### REQUEST
Below are records; reply with nothing but the number of lines in them that contain "pixels".

(Page segmentation data)

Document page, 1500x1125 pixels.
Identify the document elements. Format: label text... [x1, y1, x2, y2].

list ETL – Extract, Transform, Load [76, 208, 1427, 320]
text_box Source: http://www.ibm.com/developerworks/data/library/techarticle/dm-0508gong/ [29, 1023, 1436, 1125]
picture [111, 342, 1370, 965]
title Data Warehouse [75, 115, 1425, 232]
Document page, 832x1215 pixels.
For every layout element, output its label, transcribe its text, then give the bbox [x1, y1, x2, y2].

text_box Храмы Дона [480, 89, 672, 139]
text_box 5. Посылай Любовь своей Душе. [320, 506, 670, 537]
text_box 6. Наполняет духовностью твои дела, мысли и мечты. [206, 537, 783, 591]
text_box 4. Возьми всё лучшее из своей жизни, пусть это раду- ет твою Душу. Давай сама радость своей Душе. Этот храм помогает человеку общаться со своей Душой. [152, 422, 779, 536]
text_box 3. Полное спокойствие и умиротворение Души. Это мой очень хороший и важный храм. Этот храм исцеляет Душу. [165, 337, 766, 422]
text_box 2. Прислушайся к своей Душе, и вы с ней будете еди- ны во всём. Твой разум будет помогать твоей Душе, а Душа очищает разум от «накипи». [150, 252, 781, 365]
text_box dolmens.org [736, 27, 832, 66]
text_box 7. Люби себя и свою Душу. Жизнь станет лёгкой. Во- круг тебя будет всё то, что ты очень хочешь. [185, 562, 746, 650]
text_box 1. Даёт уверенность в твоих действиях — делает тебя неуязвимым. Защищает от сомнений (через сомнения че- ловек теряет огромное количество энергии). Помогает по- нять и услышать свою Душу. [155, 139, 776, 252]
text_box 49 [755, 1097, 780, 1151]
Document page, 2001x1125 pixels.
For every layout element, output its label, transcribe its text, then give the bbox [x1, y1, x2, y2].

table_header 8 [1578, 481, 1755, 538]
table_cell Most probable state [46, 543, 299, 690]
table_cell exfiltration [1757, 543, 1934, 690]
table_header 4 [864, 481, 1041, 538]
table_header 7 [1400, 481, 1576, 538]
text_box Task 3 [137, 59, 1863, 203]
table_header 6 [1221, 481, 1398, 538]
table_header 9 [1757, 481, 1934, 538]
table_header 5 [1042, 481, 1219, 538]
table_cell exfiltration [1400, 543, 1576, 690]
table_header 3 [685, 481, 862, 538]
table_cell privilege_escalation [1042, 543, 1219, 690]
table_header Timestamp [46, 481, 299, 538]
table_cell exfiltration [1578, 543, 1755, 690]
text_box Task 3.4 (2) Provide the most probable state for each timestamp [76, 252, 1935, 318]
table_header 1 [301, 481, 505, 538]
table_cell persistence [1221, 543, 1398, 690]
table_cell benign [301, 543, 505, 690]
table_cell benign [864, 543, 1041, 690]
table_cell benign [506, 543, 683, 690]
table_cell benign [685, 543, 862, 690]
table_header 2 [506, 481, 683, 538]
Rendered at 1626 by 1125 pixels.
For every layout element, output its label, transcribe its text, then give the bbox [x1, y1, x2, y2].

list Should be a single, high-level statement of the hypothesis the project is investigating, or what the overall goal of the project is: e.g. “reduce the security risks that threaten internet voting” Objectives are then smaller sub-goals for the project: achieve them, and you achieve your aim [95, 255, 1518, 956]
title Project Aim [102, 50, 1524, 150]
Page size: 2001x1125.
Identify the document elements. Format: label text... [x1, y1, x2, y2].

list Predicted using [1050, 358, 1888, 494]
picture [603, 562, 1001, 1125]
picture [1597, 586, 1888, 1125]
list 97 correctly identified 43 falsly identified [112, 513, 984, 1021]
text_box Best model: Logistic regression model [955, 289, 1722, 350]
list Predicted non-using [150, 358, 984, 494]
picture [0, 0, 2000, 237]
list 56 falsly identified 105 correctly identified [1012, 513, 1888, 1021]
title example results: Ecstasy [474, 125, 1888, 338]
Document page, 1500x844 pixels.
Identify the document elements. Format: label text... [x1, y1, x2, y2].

### ANSWER TO THE EXERCISE
5